▶ _Task requirements_: Count the lines below that contain "Endpoints". Answer with the number alone.

▶ _Exercise data_:
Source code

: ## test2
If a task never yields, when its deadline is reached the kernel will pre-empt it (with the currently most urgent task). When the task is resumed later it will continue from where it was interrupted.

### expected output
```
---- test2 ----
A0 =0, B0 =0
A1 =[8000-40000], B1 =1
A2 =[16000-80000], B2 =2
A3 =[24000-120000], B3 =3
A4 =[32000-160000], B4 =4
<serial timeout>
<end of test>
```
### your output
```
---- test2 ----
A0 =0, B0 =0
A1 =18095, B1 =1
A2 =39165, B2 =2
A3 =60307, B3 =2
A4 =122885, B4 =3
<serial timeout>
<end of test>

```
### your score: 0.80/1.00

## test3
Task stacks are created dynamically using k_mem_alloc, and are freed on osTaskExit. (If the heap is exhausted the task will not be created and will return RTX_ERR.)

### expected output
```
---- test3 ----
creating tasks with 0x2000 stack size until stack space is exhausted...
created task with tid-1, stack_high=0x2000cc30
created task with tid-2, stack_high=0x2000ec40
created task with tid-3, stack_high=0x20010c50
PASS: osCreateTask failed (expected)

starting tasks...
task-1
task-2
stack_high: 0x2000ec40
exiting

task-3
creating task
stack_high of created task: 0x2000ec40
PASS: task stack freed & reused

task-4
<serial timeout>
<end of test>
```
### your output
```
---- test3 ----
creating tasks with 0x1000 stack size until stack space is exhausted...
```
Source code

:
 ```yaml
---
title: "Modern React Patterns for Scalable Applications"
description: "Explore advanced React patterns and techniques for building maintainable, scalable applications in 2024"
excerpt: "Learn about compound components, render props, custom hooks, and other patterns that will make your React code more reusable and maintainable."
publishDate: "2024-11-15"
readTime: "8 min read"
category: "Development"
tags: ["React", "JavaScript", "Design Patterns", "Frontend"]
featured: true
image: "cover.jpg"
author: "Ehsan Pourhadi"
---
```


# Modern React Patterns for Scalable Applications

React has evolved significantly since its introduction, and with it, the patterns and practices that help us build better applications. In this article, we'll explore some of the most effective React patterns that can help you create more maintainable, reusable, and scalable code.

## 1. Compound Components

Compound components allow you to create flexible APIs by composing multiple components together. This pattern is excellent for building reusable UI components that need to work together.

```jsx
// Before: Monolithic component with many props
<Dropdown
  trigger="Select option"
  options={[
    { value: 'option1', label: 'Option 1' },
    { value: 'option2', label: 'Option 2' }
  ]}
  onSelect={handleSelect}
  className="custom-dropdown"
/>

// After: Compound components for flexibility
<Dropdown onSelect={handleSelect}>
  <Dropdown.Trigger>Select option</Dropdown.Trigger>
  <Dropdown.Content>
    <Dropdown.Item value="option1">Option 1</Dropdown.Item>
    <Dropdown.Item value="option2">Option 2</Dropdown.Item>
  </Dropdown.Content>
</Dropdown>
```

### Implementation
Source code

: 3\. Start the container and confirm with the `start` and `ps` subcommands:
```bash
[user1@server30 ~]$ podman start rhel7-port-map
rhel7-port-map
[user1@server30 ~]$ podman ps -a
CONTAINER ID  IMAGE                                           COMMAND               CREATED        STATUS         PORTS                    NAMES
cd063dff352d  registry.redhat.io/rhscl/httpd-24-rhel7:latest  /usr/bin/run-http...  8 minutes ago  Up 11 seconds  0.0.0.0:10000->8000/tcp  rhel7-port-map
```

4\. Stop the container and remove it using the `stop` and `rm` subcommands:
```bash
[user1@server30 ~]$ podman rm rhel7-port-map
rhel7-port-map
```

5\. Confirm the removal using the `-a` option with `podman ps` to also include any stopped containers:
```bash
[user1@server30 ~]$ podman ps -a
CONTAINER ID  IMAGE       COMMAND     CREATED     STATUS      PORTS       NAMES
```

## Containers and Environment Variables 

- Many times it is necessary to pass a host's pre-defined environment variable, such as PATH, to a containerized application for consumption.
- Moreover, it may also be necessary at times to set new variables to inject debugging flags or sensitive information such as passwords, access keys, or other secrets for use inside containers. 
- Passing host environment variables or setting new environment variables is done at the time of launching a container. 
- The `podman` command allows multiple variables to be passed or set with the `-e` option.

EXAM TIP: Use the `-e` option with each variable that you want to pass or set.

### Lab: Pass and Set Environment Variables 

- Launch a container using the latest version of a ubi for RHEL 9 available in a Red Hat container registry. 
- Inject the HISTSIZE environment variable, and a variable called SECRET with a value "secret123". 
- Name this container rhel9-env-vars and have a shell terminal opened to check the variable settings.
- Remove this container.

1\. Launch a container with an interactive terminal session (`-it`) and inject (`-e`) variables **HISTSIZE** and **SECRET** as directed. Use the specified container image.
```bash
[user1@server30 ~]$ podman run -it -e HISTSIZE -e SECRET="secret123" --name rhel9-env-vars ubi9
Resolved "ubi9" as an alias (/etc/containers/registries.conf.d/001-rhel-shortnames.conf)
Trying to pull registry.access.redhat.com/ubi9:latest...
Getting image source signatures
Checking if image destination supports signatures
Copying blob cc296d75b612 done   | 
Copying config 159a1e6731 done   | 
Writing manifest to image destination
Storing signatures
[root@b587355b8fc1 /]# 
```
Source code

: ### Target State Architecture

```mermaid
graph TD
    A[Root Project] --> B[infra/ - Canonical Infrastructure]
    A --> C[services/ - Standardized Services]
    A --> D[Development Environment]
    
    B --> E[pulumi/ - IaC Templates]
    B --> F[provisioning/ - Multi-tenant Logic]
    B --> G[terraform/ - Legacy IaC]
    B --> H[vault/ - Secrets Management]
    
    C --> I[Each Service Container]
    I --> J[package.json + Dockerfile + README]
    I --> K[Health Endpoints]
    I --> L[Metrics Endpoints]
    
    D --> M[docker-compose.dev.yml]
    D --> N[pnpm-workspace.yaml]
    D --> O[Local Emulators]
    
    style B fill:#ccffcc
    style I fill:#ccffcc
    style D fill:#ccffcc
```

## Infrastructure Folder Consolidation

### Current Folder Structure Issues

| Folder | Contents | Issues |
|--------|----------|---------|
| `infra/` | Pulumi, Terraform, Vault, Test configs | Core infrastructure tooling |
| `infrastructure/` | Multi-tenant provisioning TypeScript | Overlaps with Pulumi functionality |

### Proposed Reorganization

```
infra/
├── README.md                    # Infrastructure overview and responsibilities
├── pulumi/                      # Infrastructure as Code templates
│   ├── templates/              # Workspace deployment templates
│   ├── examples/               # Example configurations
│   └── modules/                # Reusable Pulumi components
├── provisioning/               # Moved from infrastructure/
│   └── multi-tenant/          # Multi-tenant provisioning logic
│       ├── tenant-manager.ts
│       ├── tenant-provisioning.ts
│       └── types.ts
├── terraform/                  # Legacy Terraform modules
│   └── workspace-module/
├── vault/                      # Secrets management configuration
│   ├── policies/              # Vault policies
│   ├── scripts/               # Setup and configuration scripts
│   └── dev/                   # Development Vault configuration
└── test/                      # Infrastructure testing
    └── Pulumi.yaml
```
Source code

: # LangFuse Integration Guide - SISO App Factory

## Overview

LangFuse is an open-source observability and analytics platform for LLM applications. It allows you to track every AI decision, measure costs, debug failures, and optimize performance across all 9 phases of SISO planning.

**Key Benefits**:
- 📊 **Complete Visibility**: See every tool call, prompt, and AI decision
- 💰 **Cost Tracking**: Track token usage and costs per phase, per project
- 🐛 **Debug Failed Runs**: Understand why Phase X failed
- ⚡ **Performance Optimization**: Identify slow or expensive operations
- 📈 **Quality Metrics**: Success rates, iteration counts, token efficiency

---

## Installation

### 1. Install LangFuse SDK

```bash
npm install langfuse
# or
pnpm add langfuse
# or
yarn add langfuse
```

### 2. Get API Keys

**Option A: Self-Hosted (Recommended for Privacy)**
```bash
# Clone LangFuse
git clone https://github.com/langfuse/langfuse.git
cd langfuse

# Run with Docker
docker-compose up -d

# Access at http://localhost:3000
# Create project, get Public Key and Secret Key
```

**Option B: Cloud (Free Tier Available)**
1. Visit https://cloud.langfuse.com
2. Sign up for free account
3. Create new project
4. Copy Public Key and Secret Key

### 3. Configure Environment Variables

▶ _Reply_: 2